Zoe Newson

Personal information
- Born: 24 March 1992 (age 34) Ipswich, England

Sport
- Country: United Kingdom England
- Sport: Powerlifting
- Event: 40kg
- Club: Suffolk Spartans
- Coached by: Louise Pennell and Daniel Collins

Achievements and titles
- Paralympic finals: 2012 2016
- Personal best: 102kg lift

Medal record
Women's powerlifting
Representing Great Britain
Paralympic Games
| Silver medal – second place | 2024 Paris | –45 kg |
| Bronze medal – third place | 2012 London | −40 kg |
| Bronze medal – third place | 2016 Rio de Janeiro | −45 kg |
World Championships
| Silver medal – second place | 2021 Tbilisi | −45 kg |
| Bronze medal – third place | 2017 Mexico City | −45 kg |
Representing England
Commonwealth Games
| Gold medal – first place | 2022 Birmingham | Lightweight |
| Bronze medal – third place | 2018 Gold Coast | Lightweight |

= Zoe Newson =

British powerlifter (born 1992)

Zoe Newson (born 24 March 1992) is a British powerlifter. She is a one-time silver and two-time bronze medalist at the Summer Paralympics and she won the silver medal in her event at the 2021 World Para Powerlifting Championships.

In 2012 Newson posted a European record at the IPC Powerlifting British Championships and took bronze in the under 40 kg class for Great Britain at the 2012 Summer Paralympics in London.

==Career history==
Newson was born in Ipswich in 1992 and was educated at East Bergholt High School. Newson, who was born with growth hormone deficiency, tried out powerlifting for the first time in 2006, joining the Suffolk Spartans club in Colchester in 2007. Newson entered a local competition in 2007, lifting near 40 kg, but by January 2008 she had improved this to 47.5 kg, taking second place at a Paralympic competition in Cardiff. In May Newson lifted a personal best of 60 kg and repeated this feat in June at the British Finals to make her British Champion in her class.

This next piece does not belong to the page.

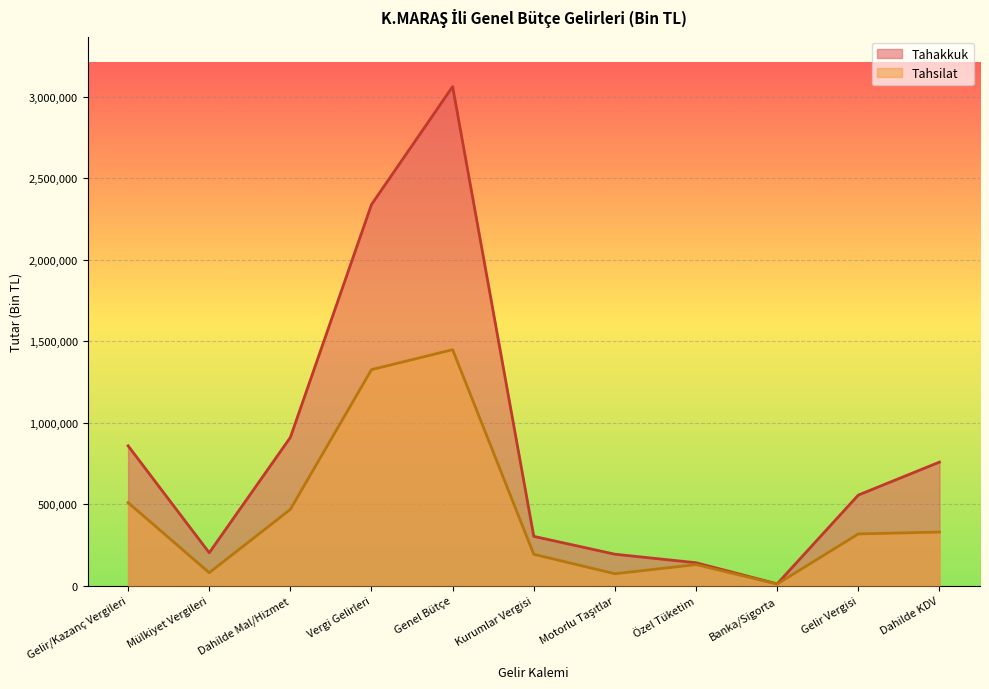

True or false: Tahsilat and Tahakkuk cross at least once.

False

2009 saw Newson drop weight to take her into the under 40 kg class, and in Cardiff she lifted 70 kg to take first place. She bettered this again that summer with first place at both the World Dwarf Games and the British Finals, lifting 75 kg in both. In November she travelled to Bangalore to compete in the IWAS World Games, taking silver in both the junior and senior events. In 2010, she took first place again in Cardiff, now lifting 80 kg. Her progress continued throughout the year, lifting 85 kg, now double her own weight, at the British Finals and breaking the junior European record. In July Newson was invited to attend the IPC Powerlifting World Championships in Kuala Lumpur, finishing first in the junior event and fourth in the seniors. She finished the year by qualifying for the England team for the 2010 Commonwealth Games, her lift of 85 kg placing her just outside the medals in fourth place.

In 2011, she took first in Cardiff, the British Finals and the IWAS World Junior Games. She then took a break from competing to train in preparation for qualifying for the 2012 Summer Paralympics. With a personal best of 88 kg at Cardiff, Newson only entered the events that would ensure her position in the Great Britain team was secure. In February she qualified for the team taking the only position in the women's under 40 kg category. On 30 August, despite having her second lift chalked off, she equalled her personal best lifting 88 kg to take the bronze medal.

In 2021, she won the silver in her event at the 2021 World Para Powerlifting Championships held in Tbilisi, Georgia.

She competed at the 2022 Commonwealth Games where she won a gold medal in the women's lightweight event.